A tradição de mulheres, por exemplo. Claro, algumas se colocam ao lado do preconceito, infelizmente. Mas tantas outras fazem escolhas melhores. Marília Mendonça e seu estilo ganharam essa geração, mas antes dela vieram outras. As Irmãs Galvão com aquela do “encosta sua cabecinha no meu ombro e chora”. A icônica e maravilhosa Inezita Barroso com a marvada pinga, mas também com faixas lindas, como Galope à beira-mar e a pérola Luá, luá, um drama cangaceiro que faz apelo à Lua. Ousadas, As Marcianas, com o hit Vou te amarrar na minha cama. A pioneira Ana Eufrosina, mais conhecida como Inhanha, da dupla com Cascatinha, sua voz cantando Índia ou Meu primeiro amor. Triste e sensível, de uma grande delicadeza. A viola caipira da fantástica Helena Meirelles. Sula Miranda posando na frente de um caminhão cor-de-laranja em seu disco de 1986, como a mulher que espera o companheiro estradeiro em Caminhoneiro do amor. A babadeira Roberta Miranda e seu vozeirão, seu hit latiníssimo Vai com Deus. As influências da música indígena de vários países da América do Sul aparecem em muitas canções.

Nos anos 1990, a figura da “peoa” de rodeio foi retratada na novela da Manchete A história de Ana Raio e Zé Trovão, que misturava o cotidiano de duas caravanas de rodeio com temas como a violência do estupro e a violência no contexto das fazendas. Em 2005, no cinema, Os dois filhos de Francisco trouxe o tema daqueles que deixam a roça buscando o sucesso na cidade. Isso para não falar da extensa e popularíssima obra de Mazzaropi, dos anos 1950 aos 80, com a figura do “Jeca” e dos caipiras do interior paulista.

Também na década de 1980, em termos visuais, houve uma estilização do look cowgirl a partir do ambiente urbano, com o uso das botas típicas com looks street, assim como de elementos como estampas de vaca e franjas de couro, um olhar deslocado sobre a roupa de trabalho rural.

O sertanejo, de todo modo, tem algo de triste, às vezes de melancólico. Estrada da vida, Ainda ontem chorei de saudade, só soco direto no peito. A onda pop do eixo 1990-2000 é mais focado numa abordagem sentimental das paixões.

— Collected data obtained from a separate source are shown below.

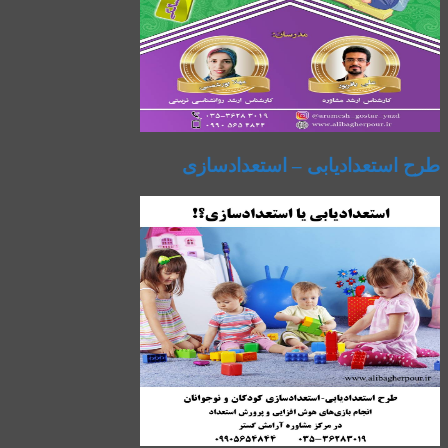
طرح استعدادیابی – استعدادسازی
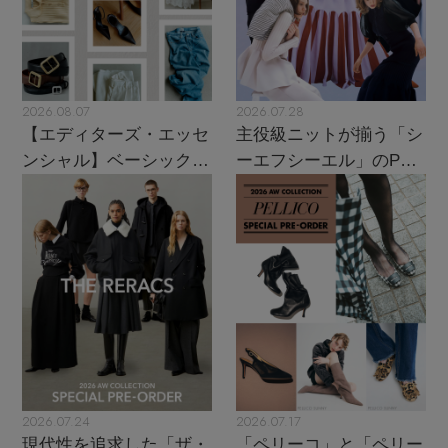
2026.08.07
2026.07.28
【エディターズ・エッセ
主役級ニットが揃う「シ
ンシャル】ベーシックと
ーエフシーエル」のPOP
トレンドが交差する16の
UPがスタート
名品
2026.07.24
2026.07.17
現代性を追求した「ザ・
「ペリーコ」と「ペリー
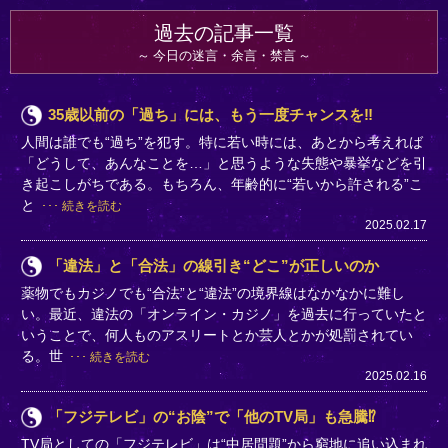
過去の記事一覧
今日の迷言・余言・禁言
35歳以前の「過ち」には、もう一度チャンスを‼
人間は誰でも“過ち”を犯す。特に若い時には、あとから考えれば
「どうして、あんなことを…」と思うような失態や暴挙などを引
き起こしがちである。もちろん、年齢的に“若いから許される”こ
と
続きを読む
2025.02.17
「違法」と「合法」の線引き“どこ”が正しいのか
薬物でもカジノでも“合法”と“違法”の境界線はなかなかに難し
い。最近、違法の「オンライン・カジノ」を過去に行っていたと
いうことで、何人ものアスリートとか芸人とかが処罰されてい
る。世
続きを読む
2025.02.16
「フジテレビ」の“お陰”で「他のTV局」も急騰⁉
TV局としての「フジテレビ」は“中居問題”から窮地に追い込まれ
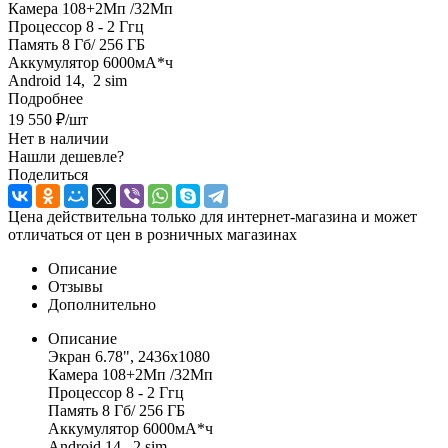
Камера 108+2Мп /32Мп
Процессор 8 - 2 Ггц
Память 8 Гб/ 256 ГБ
Аккумулятор 6000мА*ч
Android 14, 2 sim
Подробнее
19 550
₽
/шт
Нет в наличии
Нашли дешевле?
Поделиться
Цена действительна только для интернет-магазина и может
отличаться от цен в розничных магазинах
Описание
Отзывы
Дополнительно
Описание
Экран 6.78", 2436x1080
Камера 108+2Мп /32Мп
Процессор 8 - 2 Ггц
Память 8 Гб/ 256 ГБ
Аккумулятор 6000мА*ч
Android 14, 2 sim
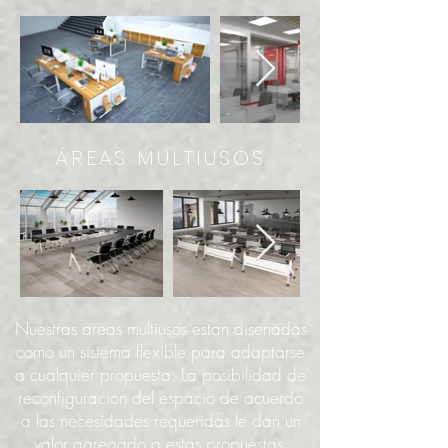
ÁREAS MULTIUSOS
Nuestras areas multiusos estan disenadas
como un sistema flexible para adaptarse
a cualquier propuesta. La posibilidad de
reconfiguracion del espacio de acuerdo
a las necesidades requeridas le dan un
valor agregado a estas propuestas.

Hits dessa época, como Evidências, Não aprendi a dizer adeus, Alô, eu juro ou Ela é demais (aquela do uma deusa, uma louca, uma feiticeira) não me deixam mentir. Tudo o que certa abordagem diria ser cafona aqui não só é permitido, como essencial. E que o cafona inspire o chic é uma contradição bastante comum.

De Raf Simons ao mais recente show da Margiela Artisanal (equivalente à couture), a complexidade dessa figura do caubói/caipira/sertanejo sempre atraiu os designers de moda. No Brasil, em diferentes registros, estilistas como Marcelo Sommer, Ronaldo Fraga e Alexandre Herchcovitch deram suas impressões sobre as modas e os modos do interior. O popular aparece aqui como estética que, mesmo quando romantizada ou festiva, não deixa de falar de certa disputa de poder.

Aí talvez pudéssemos pensar no quanto a tristeza e o lamento de muitas dessas manifestações falem não só de um isolamento, mas de uma vontade de abrir portões mais largos, horizontes ainda mais amplos do que os vistos nas antigas e lindas propagandas de Marlboro, com seus cavalos e paisagens.

Dos caubóis gays de Brokeback Mountain aos afrontes femininos da saudosa Marília, há muitas vozes pouco ouvidas nesse mundão dos interiores de países enormes como o Brasil e os EUA. Verdades inconvenientes que vão aparecer sempre, ficando mais evidentes a cada investida contrária, a cada tentativa de calar e de abafar desejos.